Ah but the next three on our list were at least playoff years, and all without any help from #23.
# Three -- 1977-78, Began season 7-3
For the third straight time on this list, the Cavs began the season 7-3. The team was coming off of back-to-back playoff appearances, the first two playoff appearances in franchise history, and the beginning to the season was a natural progression from the 43-39 mark of the season before.
Coached by the first coach in Cavs' history -- Bill Fitch -- and led by Camp Russell, Walt Frazier and Jim Chones, Cleveland pushed its record to 13-5 before it began slipping back. But unlike the first two years we have looked at, this time the Cavs held on and ended up making the playoffs with a final mark of 43-39, duplicating the record of the year before.
In the playoffs, which resembled minor-league baseball playoffs in the first rounds, which were best-of-three with the higher seeded teams getting a bye, Cleveland was dispatched in two games by the New York Knicks and their third playoff season ended abruptly in New York.
But in those days, success was measured in just making the playoffs, and in that, the Cavaliers were having a nice run.
Just like they did for five years under LeBron James. And with the season ending the same way...with a loss on the road.
# Two -- 1988-89, Began season 7-3
Yet another time the Cavaliers launched their campaign with a 7-3 mark, but for the Cavs vintage-1988-89, that is the pace that was maintained throughout the season.
By mid-season Cleveland was 32-9, and winning 60 games seemed very doable. The team cooled off a little in the second half, but not by much, and finished tied for what was then the best record in franchise history at 57-25, second in the Central Division behind Detroit, with the Big Five of Brad Daugherty, Mark Price, Ron Harper, Larry Nance and Hot Rod Williams leading the way on a squad which included Craig Ehlo and was coached by Lenny Wilkens.
But what will be remembered from that season was "The Shot" - Michael Jordan's killing jumper over Ehlo in the fifth and final game of the first round of the playoffs, just seconds after Ehlo had given the Cavs the lead at the other end.
Heartbreak, yes. A successful season without LeBron James? Yes.
A season to hold onto when we get to thinking that we will never be winners anymore.
and finally, # One -- 1976-77, Began season 9-1
This was the team that was going to go all the way. A season after the "Miracle of Richfield", a healthy Cavs team blitzed its way to eight straight wins to open the season, and opening with the best mark of any year in Cavs' history.

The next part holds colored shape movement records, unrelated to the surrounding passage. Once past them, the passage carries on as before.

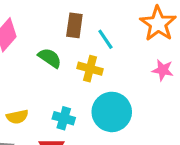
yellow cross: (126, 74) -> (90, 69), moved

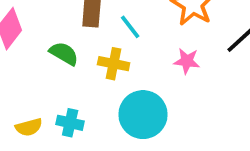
pink star: (163, 70) -> (187, 61), moved
cyan cross: (64, 118) -> (70, 123), moved

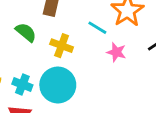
cyan line: (130, 27) -> (97, 28), moved, turned -30
cyan circle: (143, 115) -> (58, 85), moved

Yes, even better than any of LeBron's teams.
Injuries began taking a toll but still Cleveland stood at 16-4 before they put a dent into the record. A five-game slide immediately thereafter began a gradual erosion of the record until, when the season ended, the Cavaliers stood at 43-39, their second straight winning season but a disappointment in a year when it looked like something as special as The Miracle might be in the works.
Even so, Bill Fitch's team, led by high scorers Campy Russell, Austin Carr and Bingo Smith, earned a spot in the playoffs as the six seed, and a rematch against their victims in the Miracle season of '75-'76 -- the Washington Bullets.
This time, instead of a best-of-seven, as in the previous year, Cleveland and Washington faced off in a best-of-three, and, after splitting the first two games, the Bullets ended the series in Game 3 with a 104-98 win in Washington, sending the Cavaliers home to ask themselves "What if..." they had not been hit by the injury bug.
And there we have it. Five seasons, three playoff appearances, zero championships. Rather resembling seven seasons, five playoff appearances, zero championships.
Wouldn't you agree?
Yes, this season is likely to be painful to watch at times, hurtful at others, and resentful whenever Cleveland feels the Heat.
But this too shall pass. As the Cavaliers succeeded often before LeBron James -- surely the day will come when they will succeed again.